**Exercise details**
The copy must match the data below line for line and contain no images.

Entries taken from a collection:
···

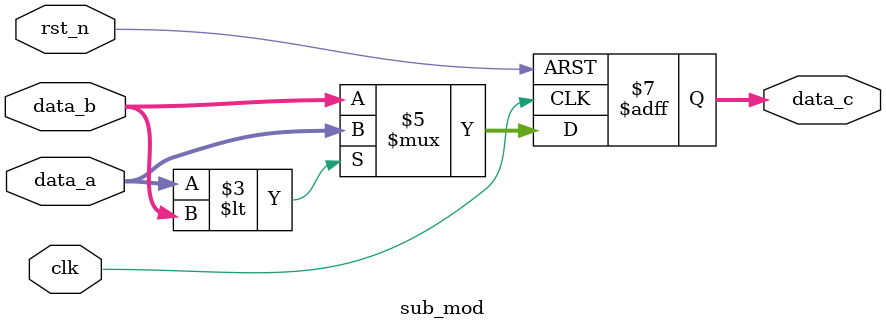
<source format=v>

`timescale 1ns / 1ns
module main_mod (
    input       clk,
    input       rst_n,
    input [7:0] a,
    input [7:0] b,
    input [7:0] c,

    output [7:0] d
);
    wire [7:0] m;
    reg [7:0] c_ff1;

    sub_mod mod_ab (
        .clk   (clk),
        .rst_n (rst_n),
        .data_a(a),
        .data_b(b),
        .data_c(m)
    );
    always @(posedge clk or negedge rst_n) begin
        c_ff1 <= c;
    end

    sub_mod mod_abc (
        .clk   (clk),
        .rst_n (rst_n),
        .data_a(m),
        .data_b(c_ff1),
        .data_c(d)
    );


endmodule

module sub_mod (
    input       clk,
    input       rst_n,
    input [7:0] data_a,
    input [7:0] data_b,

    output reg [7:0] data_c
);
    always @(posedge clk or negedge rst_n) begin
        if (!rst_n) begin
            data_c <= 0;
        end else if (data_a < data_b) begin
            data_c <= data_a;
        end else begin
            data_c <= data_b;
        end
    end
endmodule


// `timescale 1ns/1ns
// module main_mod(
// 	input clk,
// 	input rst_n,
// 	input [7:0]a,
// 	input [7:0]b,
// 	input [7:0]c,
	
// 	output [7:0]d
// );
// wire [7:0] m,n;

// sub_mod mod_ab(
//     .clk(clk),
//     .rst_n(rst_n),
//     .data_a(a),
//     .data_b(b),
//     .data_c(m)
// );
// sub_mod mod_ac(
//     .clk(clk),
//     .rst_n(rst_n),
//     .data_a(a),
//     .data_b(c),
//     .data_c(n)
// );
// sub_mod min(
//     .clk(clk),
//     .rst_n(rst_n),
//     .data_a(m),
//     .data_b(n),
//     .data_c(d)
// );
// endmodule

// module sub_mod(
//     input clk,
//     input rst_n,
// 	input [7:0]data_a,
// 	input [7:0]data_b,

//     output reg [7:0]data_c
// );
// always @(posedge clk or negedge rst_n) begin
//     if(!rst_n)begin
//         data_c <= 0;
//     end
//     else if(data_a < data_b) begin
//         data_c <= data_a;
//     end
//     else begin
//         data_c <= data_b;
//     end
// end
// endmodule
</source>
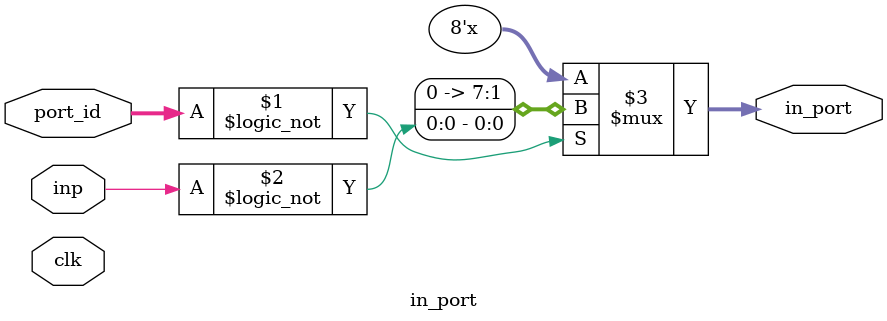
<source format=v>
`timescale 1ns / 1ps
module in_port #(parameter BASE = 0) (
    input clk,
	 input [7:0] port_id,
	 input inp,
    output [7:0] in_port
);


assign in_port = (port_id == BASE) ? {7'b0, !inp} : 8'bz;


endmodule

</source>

···

**Written response**
<source format=v>

`timescale 1ns / 1ns
module main_mod (
    input       clk,
    input       rst_n,
    input [7:0] a,
    input [7:0] b,
    input [7:0] c,

    output [7:0] d
);
    wire [7:0] m;
    reg [7:0] c_ff1;

    sub_mod mod_ab (
        .clk   (clk),
        .rst_n (rst_n),
        .data_a(a),
        .data_b(b),
        .data_c(m)
    );
    always @(posedge clk or negedge rst_n) begin
        c_ff1 <= c;
    end

    sub_mod mod_abc (
        .clk   (clk),
        .rst_n (rst_n),
        .data_a(m),
        .data_b(c_ff1),
        .data_c(d)
    );


endmodule

module sub_mod (
    input       clk,
    input       rst_n,
    input [7:0] data_a,
    input [7:0] data_b,

    output reg [7:0] data_c
);
    always @(posedge clk or negedge rst_n) begin
        if (!rst_n) begin
            data_c <= 0;
        end else if (data_a < data_b) begin
            data_c <= data_a;
        end else begin
            data_c <= data_b;
        end
    end
endmodule


// `timescale 1ns/1ns
// module main_mod(
// 	input clk,
// 	input rst_n,
// 	input [7:0]a,
// 	input [7:0]b,
// 	input [7:0]c,
	
// 	output [7:0]d
// );
// wire [7:0] m,n;

// sub_mod mod_ab(
//     .clk(clk),
//     .rst_n(rst_n),
//     .data_a(a),
//     .data_b(b),
//     .data_c(m)
// );
// sub_mod mod_ac(
//     .clk(clk),
//     .rst_n(rst_n),
//     .data_a(a),
//     .data_b(c),
//     .data_c(n)
// );
// sub_mod min(
//     .clk(clk),
//     .rst_n(rst_n),
//     .data_a(m),
//     .data_b(n),
//     .data_c(d)
// );
// endmodule

// module sub_mod(
//     input clk,
//     input rst_n,
// 	input [7:0]data_a,
// 	input [7:0]data_b,

//     output reg [7:0]data_c
// );
// always @(posedge clk or negedge rst_n) begin
//     if(!rst_n)begin
//         data_c <= 0;
//     end
//     else if(data_a < data_b) begin
//         data_c <= data_a;
//     end
//     else begin
//         data_c <= data_b;
//     end
// end
// endmodule
</source>
<source format=v>
`timescale 1ns / 1ps
module in_port #(parameter BASE = 0) (
    input clk,
	 input [7:0] port_id,
	 input inp,
    output [7:0] in_port
);


assign in_port = (port_id == BASE) ? {7'b0, !inp} : 8'bz;


endmodule

</source>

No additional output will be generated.